Ms Pereg's partner John Finlay, who has just returned from Argentina, said he was devastated.
"What happened to Lily and Pyrhia came completely out of the blue. Lily was happy to see her nephew and sister, she took a suitcase full of clothes as gifts for him, there was not a hint of anything premeditated, that's the hard thing about all this," Mr Finlay told the Daily
"I spoke to that man (Nicolas) over the wall of the hovel in which he lived, I asked him 'where is Lily? Where's Pyrhia?' He said he didn't know."
Pereg has denied having anything to do with killing his relatives and has sought to blame criminal gangs from Bolivia and Israeli assassins.

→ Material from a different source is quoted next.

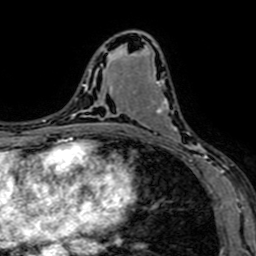
Breast MRI (dynamic contrast-enhanced), one axial slice; position 38 of 64 along the scan axis; cropped to one breast; dynamic contrast-enhanced series, time point 2 of 7 at this slice position (early post-contrast); 1.5 T; TE 2.6 ms, TR 5.2 ms; 256 × 256 image matrix, field of view 160 × 160 mm. Female patient.
Outlined on this slice (semi-automatic segmentation, software-assisted and operator-edited):
- enhancing-tissue mask used for the functional tumour volume (all voxels passing the contrast-enhancement thresholds inside the analysis volume; usually the tumour): bounding box (x1, y1, x2, y2) in pixels: (132, 81, 207, 162)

Professor was 'highly respected and enormously liked'
Dr Lily Pereg dedicated 25 years to researching ecosystems with much of her work a quest to revolutionise Australia's cotton farming industry.
A microbial ecologist specialising in plant and soil research, she was appointed a full professor at University of New England 10 days before she travelled to Argentina and planned to take up her new post at the Armidale university next month.
She focused her research on curing black root rot and suppression disease. She also researched the microbial ecology of Australian lobster production.
The Israeli-born professor lived in Armidale for more than 18 years after moving to Australia in the mid-1990s to complete a PhD at the University of Sydney.
UNE said in a statement Ms Pereg was highly respected and enormously liked.
"She was acknowledged nationally and internationally as a leading scholar in the fields of soil microbial ecology and plant-microbial interactions," it said.